---- Input for this task

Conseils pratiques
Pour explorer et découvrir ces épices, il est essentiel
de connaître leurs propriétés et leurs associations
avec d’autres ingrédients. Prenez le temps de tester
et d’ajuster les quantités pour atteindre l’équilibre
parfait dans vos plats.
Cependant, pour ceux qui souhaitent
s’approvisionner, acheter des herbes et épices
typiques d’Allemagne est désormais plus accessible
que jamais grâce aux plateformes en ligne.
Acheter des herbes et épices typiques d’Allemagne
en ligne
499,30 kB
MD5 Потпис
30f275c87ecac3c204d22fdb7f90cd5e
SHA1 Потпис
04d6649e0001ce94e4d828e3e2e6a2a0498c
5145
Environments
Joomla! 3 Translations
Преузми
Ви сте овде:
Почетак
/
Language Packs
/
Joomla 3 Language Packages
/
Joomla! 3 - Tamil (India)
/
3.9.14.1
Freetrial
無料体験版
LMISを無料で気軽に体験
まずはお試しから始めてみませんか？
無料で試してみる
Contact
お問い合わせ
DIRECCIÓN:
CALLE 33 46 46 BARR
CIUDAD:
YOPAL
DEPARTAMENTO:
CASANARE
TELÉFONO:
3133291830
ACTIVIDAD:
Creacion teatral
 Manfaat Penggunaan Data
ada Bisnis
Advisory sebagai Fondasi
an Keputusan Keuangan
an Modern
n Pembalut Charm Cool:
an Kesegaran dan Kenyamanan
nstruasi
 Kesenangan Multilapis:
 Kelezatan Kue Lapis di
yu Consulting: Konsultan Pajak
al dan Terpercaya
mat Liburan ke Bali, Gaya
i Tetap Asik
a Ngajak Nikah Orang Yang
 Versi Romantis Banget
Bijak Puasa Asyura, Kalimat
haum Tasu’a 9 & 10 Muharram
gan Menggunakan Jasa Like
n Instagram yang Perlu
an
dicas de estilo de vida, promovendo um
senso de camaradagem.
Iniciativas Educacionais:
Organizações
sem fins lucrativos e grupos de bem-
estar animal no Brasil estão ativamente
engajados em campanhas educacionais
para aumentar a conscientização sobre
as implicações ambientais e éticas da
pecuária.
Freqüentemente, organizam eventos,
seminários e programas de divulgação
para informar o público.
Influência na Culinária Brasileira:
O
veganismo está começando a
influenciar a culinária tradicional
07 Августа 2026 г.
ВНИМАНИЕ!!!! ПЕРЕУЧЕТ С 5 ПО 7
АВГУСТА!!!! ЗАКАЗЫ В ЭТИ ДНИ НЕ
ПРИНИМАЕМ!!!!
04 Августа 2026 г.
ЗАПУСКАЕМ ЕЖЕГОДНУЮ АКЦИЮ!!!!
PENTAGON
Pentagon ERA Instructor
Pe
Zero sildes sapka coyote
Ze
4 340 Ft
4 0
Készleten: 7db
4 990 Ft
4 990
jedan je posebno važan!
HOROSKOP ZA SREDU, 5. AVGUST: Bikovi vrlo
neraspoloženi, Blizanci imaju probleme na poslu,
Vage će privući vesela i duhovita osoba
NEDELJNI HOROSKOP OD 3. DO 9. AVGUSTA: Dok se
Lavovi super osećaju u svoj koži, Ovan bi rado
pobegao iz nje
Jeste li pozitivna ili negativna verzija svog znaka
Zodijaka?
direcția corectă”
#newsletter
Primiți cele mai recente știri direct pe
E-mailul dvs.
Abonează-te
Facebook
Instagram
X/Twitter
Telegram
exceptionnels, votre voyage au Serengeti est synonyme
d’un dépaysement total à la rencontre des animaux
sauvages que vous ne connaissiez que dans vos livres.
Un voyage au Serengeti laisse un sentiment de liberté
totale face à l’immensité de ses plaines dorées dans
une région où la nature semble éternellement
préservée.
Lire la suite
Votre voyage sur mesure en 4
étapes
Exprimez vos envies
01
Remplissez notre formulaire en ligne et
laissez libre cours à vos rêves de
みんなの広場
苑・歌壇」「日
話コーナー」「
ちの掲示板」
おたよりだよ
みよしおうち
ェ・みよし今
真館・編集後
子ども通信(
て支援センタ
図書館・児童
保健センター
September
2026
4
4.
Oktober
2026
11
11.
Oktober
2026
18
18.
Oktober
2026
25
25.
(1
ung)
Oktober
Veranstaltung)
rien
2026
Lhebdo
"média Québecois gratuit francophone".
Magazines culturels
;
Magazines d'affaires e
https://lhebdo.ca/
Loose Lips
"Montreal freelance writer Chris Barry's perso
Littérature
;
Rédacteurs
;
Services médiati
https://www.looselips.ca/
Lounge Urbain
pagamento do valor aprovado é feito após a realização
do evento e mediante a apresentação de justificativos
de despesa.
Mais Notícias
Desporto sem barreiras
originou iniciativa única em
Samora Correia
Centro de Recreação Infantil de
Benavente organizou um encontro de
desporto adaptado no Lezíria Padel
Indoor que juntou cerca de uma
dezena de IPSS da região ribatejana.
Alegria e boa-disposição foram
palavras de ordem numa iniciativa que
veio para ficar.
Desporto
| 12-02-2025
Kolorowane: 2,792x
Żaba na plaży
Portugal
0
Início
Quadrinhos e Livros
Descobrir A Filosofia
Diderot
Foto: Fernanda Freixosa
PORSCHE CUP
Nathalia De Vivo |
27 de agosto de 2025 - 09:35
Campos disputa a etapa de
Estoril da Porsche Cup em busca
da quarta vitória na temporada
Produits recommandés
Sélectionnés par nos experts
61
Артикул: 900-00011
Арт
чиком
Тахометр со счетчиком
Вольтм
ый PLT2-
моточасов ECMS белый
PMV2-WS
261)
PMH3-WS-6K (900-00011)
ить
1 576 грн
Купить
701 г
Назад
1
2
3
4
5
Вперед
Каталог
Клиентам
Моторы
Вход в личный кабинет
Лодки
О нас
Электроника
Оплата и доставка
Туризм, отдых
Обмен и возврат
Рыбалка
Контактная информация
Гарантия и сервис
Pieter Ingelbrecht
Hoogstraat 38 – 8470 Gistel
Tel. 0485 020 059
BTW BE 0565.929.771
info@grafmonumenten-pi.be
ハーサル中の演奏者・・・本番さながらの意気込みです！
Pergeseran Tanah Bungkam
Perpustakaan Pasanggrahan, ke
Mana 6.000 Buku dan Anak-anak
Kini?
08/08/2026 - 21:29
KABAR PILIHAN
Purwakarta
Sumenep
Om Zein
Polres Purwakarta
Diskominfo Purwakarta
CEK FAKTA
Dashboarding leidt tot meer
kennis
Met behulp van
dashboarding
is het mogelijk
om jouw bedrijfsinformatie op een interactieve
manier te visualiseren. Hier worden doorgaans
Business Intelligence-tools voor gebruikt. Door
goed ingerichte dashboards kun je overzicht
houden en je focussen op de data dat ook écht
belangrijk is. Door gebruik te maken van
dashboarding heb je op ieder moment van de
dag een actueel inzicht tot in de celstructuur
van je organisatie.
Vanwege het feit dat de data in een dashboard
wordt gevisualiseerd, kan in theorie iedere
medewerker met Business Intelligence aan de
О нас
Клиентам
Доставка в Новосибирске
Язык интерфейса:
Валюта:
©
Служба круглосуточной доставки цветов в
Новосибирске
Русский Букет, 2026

--------

▶ _Exercise objective_:
Recast as a numbered list the lines starting at the beginning of the rows and ending at the line that contains "parfait dans vos plats.", leaving out any blank lines.

▶ _Task answer_:
1. Conseils pratiques
2. Pour explorer et découvrir ces épices, il est essentiel
3. de connaître leurs propriétés et leurs associations
4. avec d’autres ingrédients. Prenez le temps de tester
5. et d’ajuster les quantités pour atteindre l’équilibre
6. parfait dans vos plats.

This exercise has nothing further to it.